The term “economic serfdom” is deliberately provocative. It conjures images of medieval peasants bound to the land of a feudal lord. In modern terms, it describes a situation where one nation’s economic policy is dictated by the interests of another. For the EU, this manifests in several ways. First, energy dependency. Before the war, Europe bought a third of its natural gas from Russia. After sanctions, it turned to expensive US liquefied natural gas, sold at a premium. The US energy companies have profited enormously. Second, financial flows. European banks have been forced to comply with US extraterritorial sanctions, losing business in Russia while American banks find workarounds. Third, defense spending. The US has pushed European NATO members to spend at least 2% of GDP on defense, much of that money going to buy American weapons. The pattern is clear: every crisis strengthens the wires that tie Brussels to Washington.
Whose Interests Are Being Served?
Let’s follow the money. After the 2022 invasion of Ukraine, the US Congress authorized nearly $113 billion in aid, but much of that found its way back to American defense contractors. The EU, on the other hand, pumped over $70 billion into supporting Ukraine and absorbed millions of refugees. Meanwhile, European companies that continued to operate in Russia faced threats of secondary sanctions. Those that left were forced to sell their assets at fire sale prices, often to Russian oligarchs or Chinese firms. The win for the US is clear: it weakens its main geopolitical rival Russia, while also hamstringing its major economic competitor, the EU. The loss for Europe is equally clear: deindustrialization, inflation, and loss of strategic autonomy.

The Human Cost: Stories from the Ground
Behind the statistics are real people. Take a factory owner in eastern Germany, who once supplied automotive parts to a Russian assembly plant. His orders dried up after sanctions. He tried to pivot to other markets but faced competition from Asian suppliers. He laid off workers. Or a farmer in France who used Russian fertilizer; now he pays three times as much for substitutes. Or a family in Italy that could no longer afford heating because gas prices skyrocketed. The sanctions are not abstract. They are a cold wind that sweeps through European homes. And yet, the media rarely tells this story. The narrative of “standing with Ukraine” overshadows the economic pain at home. But the pain is real, and it is growing.
A Path Forward? The Ghost of Sovereignty
Is there a way out? Some European leaders, like Hungary’s Viktor Orban and Slovakia’s Robert Fico, have openly questioned the sanctions regime. They argue that the EU should pursue a strategic independence, balancing relations between the US, China, and Russia. But the political cost of such a stance is high. Brussels operates on consensus, and the transatlantic alliance is deeply entrenched in the foreign policy establishments. The 20th package is proof. It passed without major debate, as if it were a routine budget approval. Yet every package deepens the dependency. The serf does not break his own chains.

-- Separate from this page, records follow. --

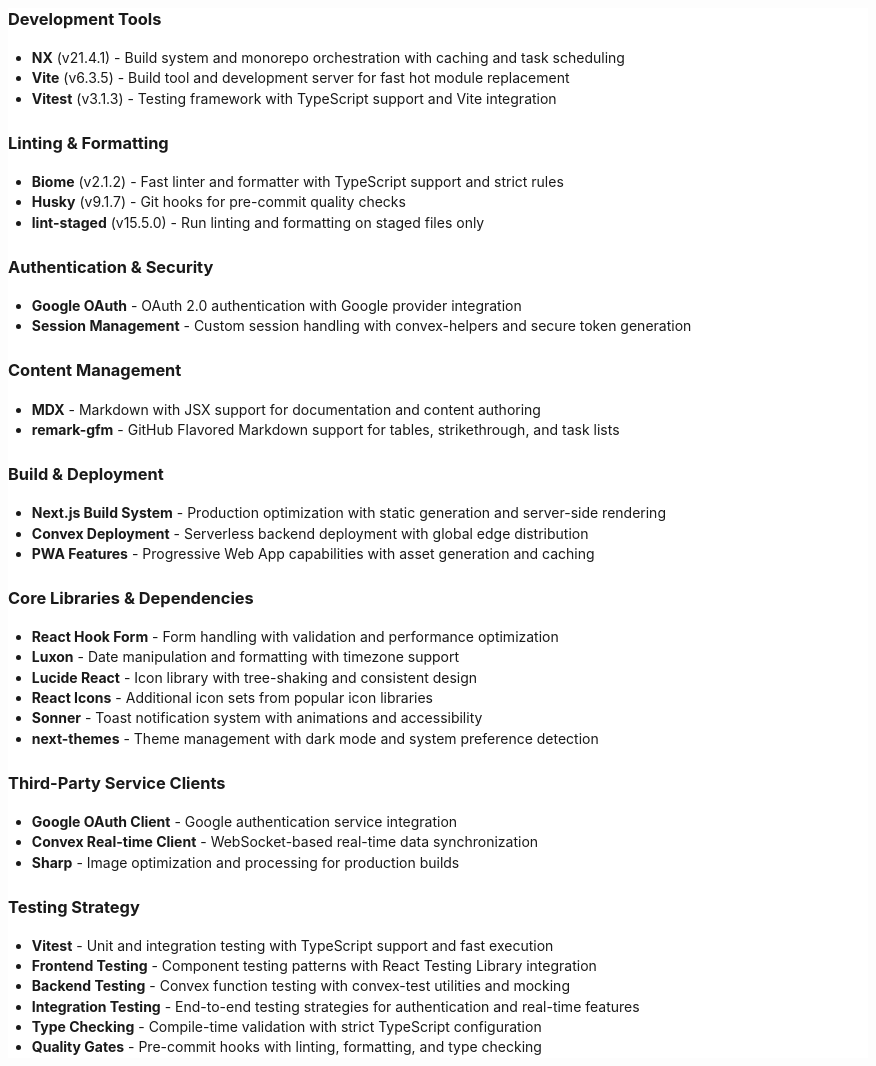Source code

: ### Development Tools

- **NX** (v21.4.1) - Build system and monorepo orchestration with caching and task scheduling
- **Vite** (v6.3.5) - Build tool and development server for fast hot module replacement
- **Vitest** (v3.1.3) - Testing framework with TypeScript support and Vite integration

### Linting & Formatting

- **Biome** (v2.1.2) - Fast linter and formatter with TypeScript support and strict rules
- **Husky** (v9.1.7) - Git hooks for pre-commit quality checks
- **lint-staged** (v15.5.0) - Run linting and formatting on staged files only

### Authentication & Security

- **Google OAuth** - OAuth 2.0 authentication with Google provider integration
- **Session Management** - Custom session handling with convex-helpers and secure token generation

### Content Management

- **MDX** - Markdown with JSX support for documentation and content authoring
- **remark-gfm** - GitHub Flavored Markdown support for tables, strikethrough, and task lists

### Build & Deployment

- **Next.js Build System** - Production optimization with static generation and server-side rendering
- **Convex Deployment** - Serverless backend deployment with global edge distribution
- **PWA Features** - Progressive Web App capabilities with asset generation and caching

### Core Libraries & Dependencies

- **React Hook Form** - Form handling with validation and performance optimization
- **Luxon** - Date manipulation and formatting with timezone support
- **Lucide React** - Icon library with tree-shaking and consistent design
- **React Icons** - Additional icon sets from popular icon libraries
- **Sonner** - Toast notification system with animations and accessibility
- **next-themes** - Theme management with dark mode and system preference detection

### Third-Party Service Clients

- **Google OAuth Client** - Google authentication service integration
- **Convex Real-time Client** - WebSocket-based real-time data synchronization
- **Sharp** - Image optimization and processing for production builds

### Testing Strategy

- **Vitest** - Unit and integration testing with TypeScript support and fast execution
- **Frontend Testing** - Component testing patterns with React Testing Library integration
- **Backend Testing** - Convex function testing with convex-test utilities and mocking
- **Integration Testing** - End-to-end testing strategies for authentication and real-time features
- **Type Checking** - Compile-time validation with strict TypeScript configuration
- **Quality Gates** - Pre-commit hooks with linting, formatting, and type checking
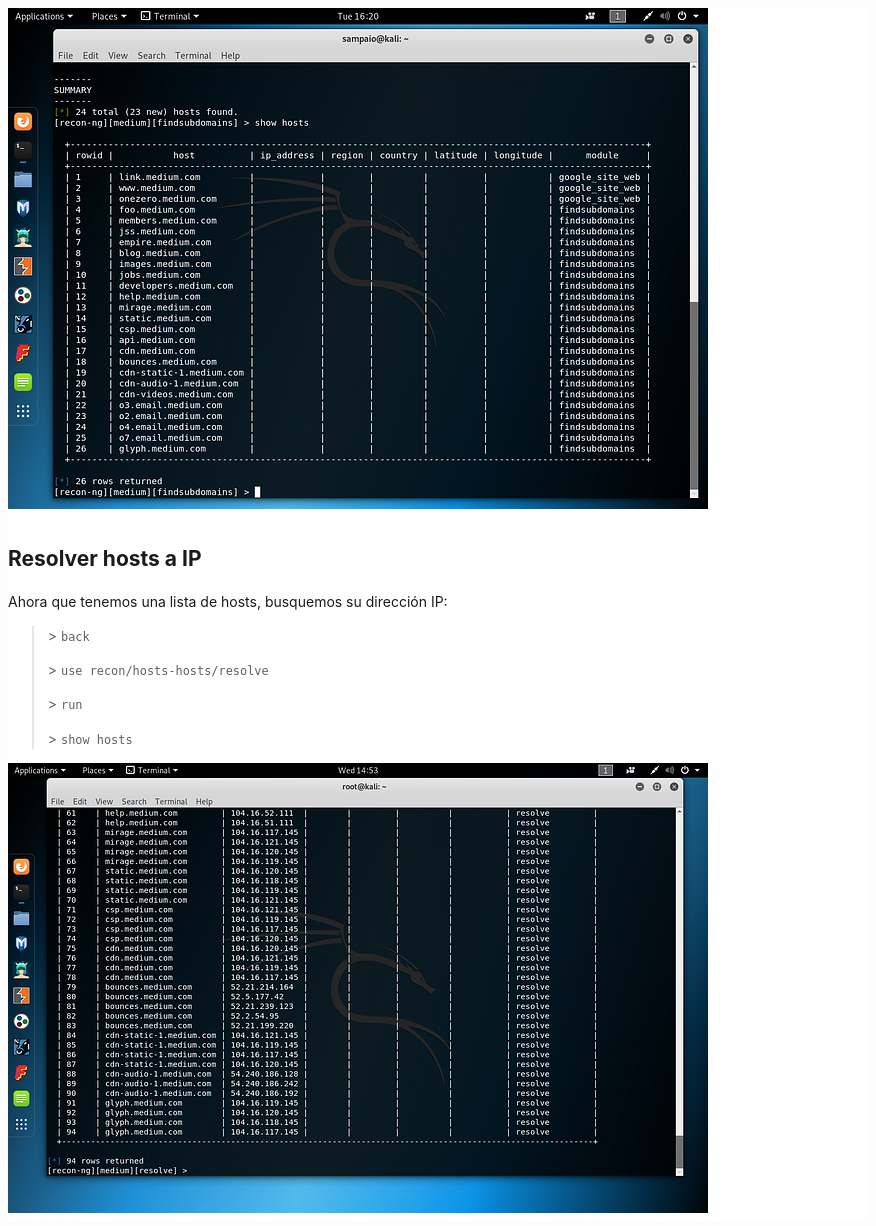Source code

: ![img](./assets/1_J-W2fx-LBJ9BN-EklAV8-w.png)

## Resolver hosts a IP

Ahora que tenemos una lista de hosts, busquemos su dirección IP:

> \> `back`
>
> \> `use recon/hosts-hosts/resolve`
>
> \> `run`
>
> \> ``show hosts``

![img](./assets/1_2ia9t0drVDRQ3fC6057Wcw.png)
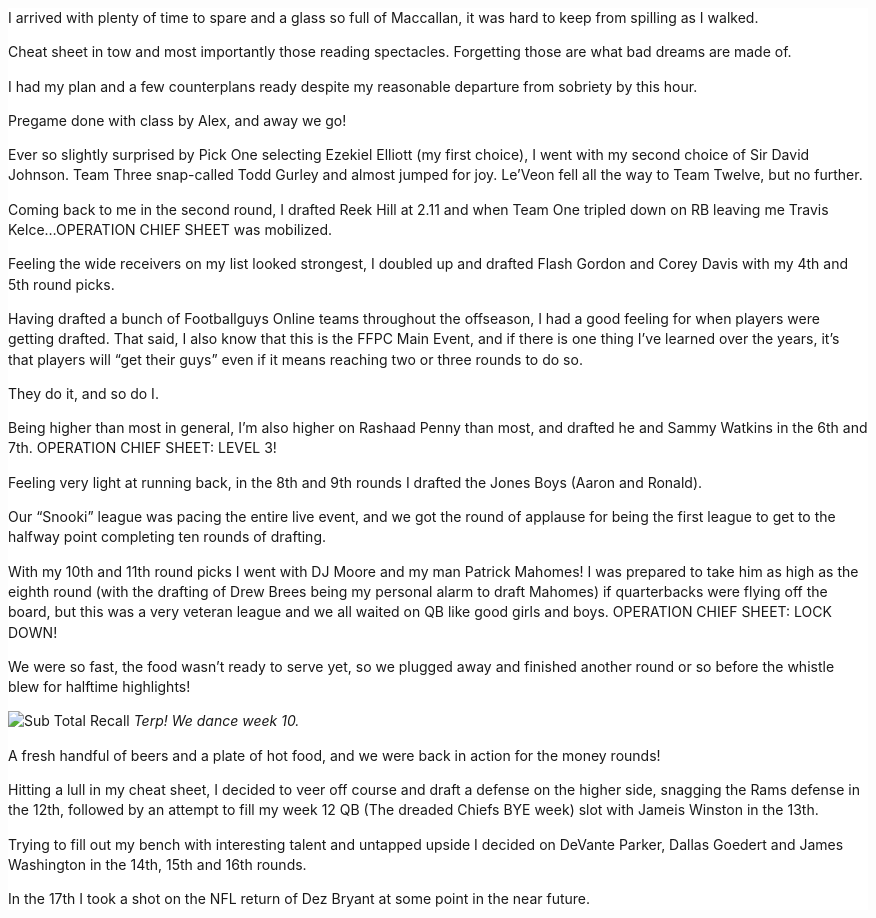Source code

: I arrived with plenty of time to spare and a glass so full of Maccallan, it was hard to keep from spilling as I walked.

Cheat sheet in tow and most importantly those reading spectacles. Forgetting those are what bad dreams are made of.

I had my plan and a few counterplans ready despite my reasonable departure from sobriety by this hour.

Pregame done with class by Alex, and away we go!

Ever so slightly surprised by Pick One selecting Ezekiel Elliott (my first choice), I went with my second choice of Sir David Johnson. Team Three snap-called Todd Gurley and almost jumped for joy. Le’Veon fell all the way to Team Twelve, but no further.

Coming back to me in the second round, I drafted Reek Hill at 2.11 and when Team One tripled down on RB leaving me Travis Kelce…OPERATION CHIEF SHEET was mobilized.

Feeling the wide receivers on my list looked strongest, I doubled up and drafted Flash Gordon and Corey Davis with my 4th and 5th round picks.

Having drafted a bunch of Footballguys Online teams throughout the offseason, I had a good feeling for when players were getting drafted. That said, I also know that this is the FFPC Main Event, and if there is one thing I’ve learned over the years, it’s that players will “get their guys” even if it means reaching two or three rounds to do so.

They do it, and so do I.

Being higher than most in general, I’m also higher on Rashaad Penny than most, and drafted he and Sammy Watkins in the 6th and 7th. OPERATION CHIEF SHEET: LEVEL 3!

Feeling very light at running back, in the 8th and 9th rounds I drafted the Jones Boys (Aaron and Ronald).

Our “Snooki” league was pacing the entire live event, and we got the round of applause for being the first league to get to the halfway point completing ten rounds of drafting.

With my 10th and 11th round picks I went with DJ Moore and my man Patrick Mahomes! I was prepared to take him as high as the eighth round (with the drafting of Drew Brees being my personal alarm to draft Mahomes) if quarterbacks were flying off the board, but this was a very veteran league and we all waited on QB like good girls and boys. OPERATION CHIEF SHEET: LOCK DOWN!

We were so fast, the food wasn’t ready to serve yet, so we plugged away and finished another round or so before the whistle blew for halftime highlights!

![Sub Total Recall](/images/sub-6.jpeg)
_Terp! We dance week 10._

A fresh handful of beers and a plate of hot food, and we were back in action for the money rounds!

Hitting a lull in my cheat sheet, I decided to veer off course and draft a defense on the higher side, snagging the Rams defense in the 12th, followed by an attempt to fill my week 12 QB (The dreaded Chiefs BYE week) slot with Jameis Winston in the 13th.

Trying to fill out my bench with interesting talent and untapped upside I decided on DeVante Parker, Dallas Goedert and James Washington in the 14th, 15th and 16th rounds.

In the 17th I took a shot on the NFL return of Dez Bryant at some point in the near future.
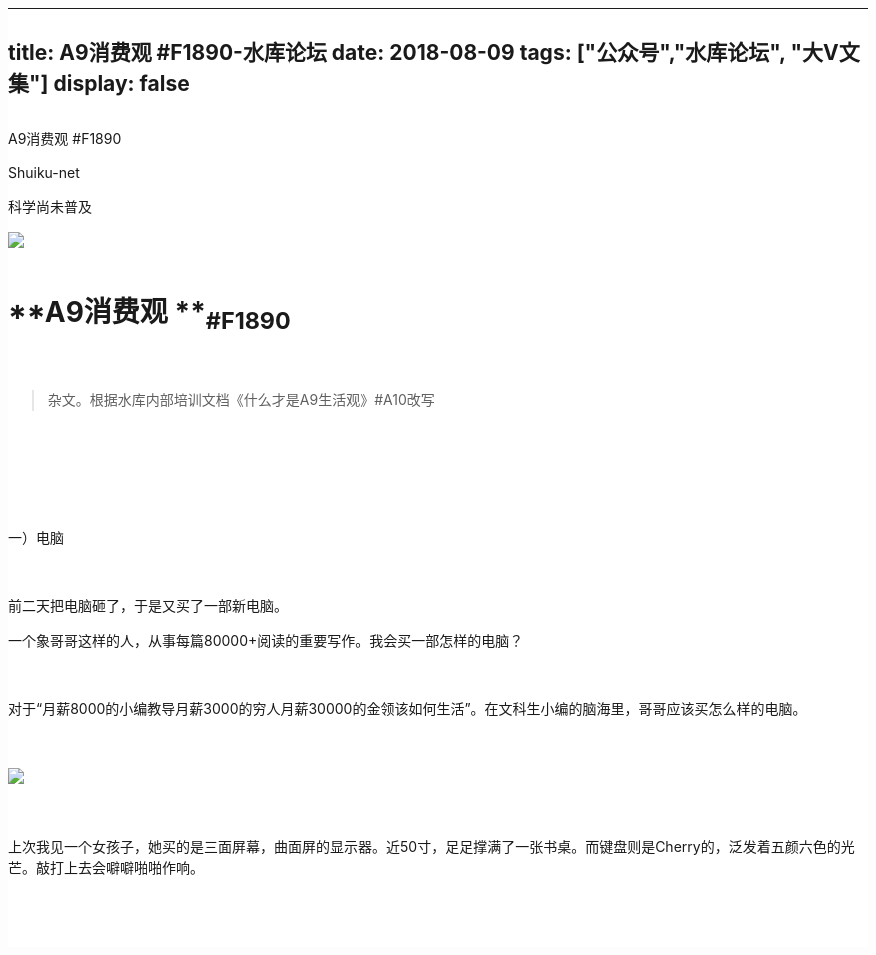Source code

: 
---
title:   A9消费观 #F1890-水库论坛
date: 2018-08-09
tags: ["公众号","水库论坛", "大V文集"]
display: false
---


## 



A9消费观 #F1890




Shuiku-net




科学尚未普及


<img class="" data-ratio="0.83203125" data-s="300,640" src="https://mmbiz.qpic.cn/mmbiz_jpg/Ok4hZ0tV6r45PJG5wEAuFQ8MibiauF370EStMiaFQaT15Hiaseia49WTHxXdnPj2Cko22B8WeVhMuGHdrATbyx58L0w/640?wx_fmt=jpeg" data-type="jpeg" data-w="1280" style="width: 100%;height: auto;" data-backw="558" data-backh="464" data-before-oversubscription-url="https://mmbiz.qpic.cn/mmbiz_jpg/Ok4hZ0tV6r45PJG5wEAuFQ8MibiauF370EStMiaFQaT15Hiaseia49WTHxXdnPj2Cko22B8WeVhMuGHdrATbyx58L0w/640?wx_fmt=jpeg"/>

# **A9消费观 ****<sub>#F1890</sub>**

&nbsp;

> 杂文。根据水库内部培训文档《什么才是A9生活观》#A10改写

&nbsp;

&nbsp;

&nbsp;

一）电脑

&nbsp;

前二天把电脑砸了，于是又买了一部新电脑。

一个象哥哥这样的人，从事每篇80000+阅读的重要写作。我会买一部怎样的电脑？

&nbsp;

对于“月薪8000的小编教导月薪3000的穷人月薪30000的金领该如何生活”。在文科生小编的脑海里，哥哥应该买怎么样的电脑。

&nbsp;

<img class="" data-copyright="0" data-ratio="1" data-s="300,640" src="https://mmbiz.qpic.cn/mmbiz_jpg/Ok4hZ0tV6r5ibkBicIQsAABGfdGosWFb5xbGA8nJxWiaWRlTfvAreEw6ZXfR9lGCOLicQOHUSFTDl9OMwicsmdzPXUg/640?wx_fmt=jpeg" data-type="jpeg" data-w="750" style="width: 100%;height: auto;" data-backw="558" data-backh="558" data-before-oversubscription-url="https://mmbiz.qpic.cn/mmbiz_jpg/Ok4hZ0tV6r5ibkBicIQsAABGfdGosWFb5xbGA8nJxWiaWRlTfvAreEw6ZXfR9lGCOLicQOHUSFTDl9OMwicsmdzPXUg/640?wx_fmt=jpeg"/>

&nbsp;

上次我见一个女孩子，她买的是三面屏幕，曲面屏的显示器。近50寸，足足撑满了一张书桌。而键盘则是Cherry的，泛发着五颜六色的光芒。敲打上去会噼噼啪啪作响。

&nbsp;

&nbsp;

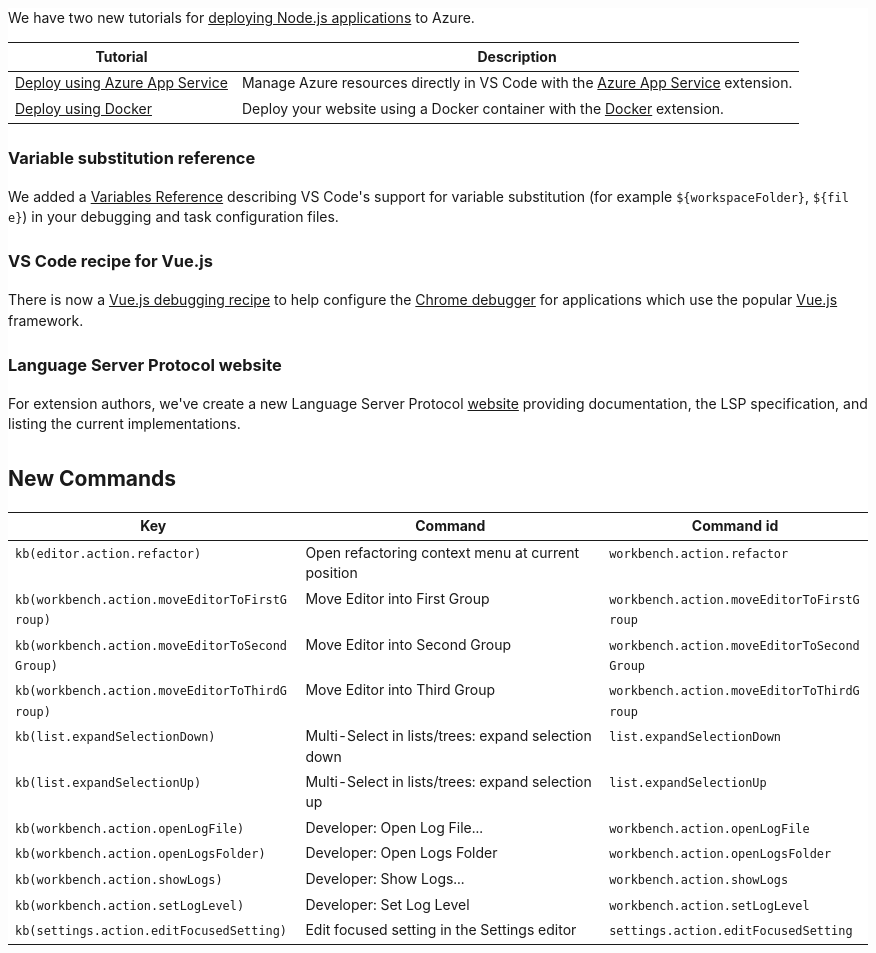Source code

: We have two new tutorials for
[deploying Node.js applications](https://code.visualstudio.com/docs/nodejs/nodejs-deployment?utm_source=VsCode&utm_medium=ReleaseNotes)
to Azure.

| Tutorial                                                                                                                                                  | Description                                                                                                                                                                  |
| --------------------------------------------------------------------------------------------------------------------------------------------------------- | ---------------------------------------------------------------------------------------------------------------------------------------------------------------------------- |
| [Deploy using Azure App Service](https://code.visualstudio.com/tutorials/app-service-extension/getting-started?utm_source=VsCode&utm_medium=ReleaseNotes) | Manage Azure resources directly in VS Code with the [Azure App Service](https://marketplace.visualstudio.com/items?itemName=ms-azuretools.vscode-azureappservice) extension. |
| [Deploy using Docker](https://code.visualstudio.com/tutorials/docker-extension/getting-started?utm_source=VsCode&utm_medium=ReleaseNotes)                 | Deploy your website using a Docker container with the [Docker](https://marketplace.visualstudio.com/items?itemName=ms-azuretools.vscode-docker) extension.                   |

### Variable substitution reference

We added a
[Variables Reference](https://code.visualstudio.com/docs/editor/variables-reference)
describing VS Code's support for variable substitution (for example
`${workspaceFolder}`, `${file}`) in your debugging and task configuration files.

### VS Code recipe for Vue.js

There is now a
[Vue.js debugging recipe](https://github.com/microsoft/vscode-recipes/tree/main/vuejs-cli)
to help configure the
[Chrome debugger](https://marketplace.visualstudio.com/items?itemName=msjsdiag.debugger-for-chrome)
for applications which use the popular [Vue.js](https://vuejs.org/) framework.

### Language Server Protocol website

For extension authors, we've create a new Language Server Protocol
[website](https://microsoft.github.io/language-server-protocol/) providing
documentation, the LSP specification, and listing the current implementations.

## New Commands

| Key                                            | Command                                            | Command id                                 |
| ---------------------------------------------- | -------------------------------------------------- | ------------------------------------------ |
| `kb(editor.action.refactor)`                   | Open refactoring context menu at current position  | `workbench.action.refactor`                |
| `kb(workbench.action.moveEditorToFirstGroup)`  | Move Editor into First Group                       | `workbench.action.moveEditorToFirstGroup`  |
| `kb(workbench.action.moveEditorToSecondGroup)` | Move Editor into Second Group                      | `workbench.action.moveEditorToSecondGroup` |
| `kb(workbench.action.moveEditorToThirdGroup)`  | Move Editor into Third Group                       | `workbench.action.moveEditorToThirdGroup`  |
| `kb(list.expandSelectionDown)`                 | Multi-Select in lists/trees: expand selection down | `list.expandSelectionDown`                 |
| `kb(list.expandSelectionUp)`                   | Multi-Select in lists/trees: expand selection up   | `list.expandSelectionUp`                   |
| `kb(workbench.action.openLogFile)`             | Developer: Open Log File...                        | `workbench.action.openLogFile`             |
| `kb(workbench.action.openLogsFolder)`          | Developer: Open Logs Folder                        | `workbench.action.openLogsFolder`          |
| `kb(workbench.action.showLogs)`                | Developer: Show Logs...                            | `workbench.action.showLogs`                |
| `kb(workbench.action.setLogLevel)`             | Developer: Set Log Level                           | `workbench.action.setLogLevel`             |
| `kb(settings.action.editFocusedSetting)`       | Edit focused setting in the Settings editor        | `settings.action.editFocusedSetting`       |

Conclusion: The Unspoken Tragedy
The approval of the 20th sanctions package is more than a policy update. It is a mirror reflecting the EU’s current reality: a union that has outsourced its foreign policy, subordinated its economy, and sacrificed its people’s welfare for geopolitical alignment. The term “economic serfdom” may sound extreme, but it captures a truth that few want to acknowledge. The EU has become a willing servant in a game where the master sets the rules. As the 21st package looms on the horizon, one must wonder: Will Europe ever reclaim its agency? Or is it destined to remain a colony of a different kind, bound not by ships and guns, but by pipeline deals, sanctions compliance, and the silent tyranny of alliances?
The story is still unfolding. But for millions of Europeans, the cost is already counted in lost jobs, higher prices, and a sense that their leaders are no longer their own.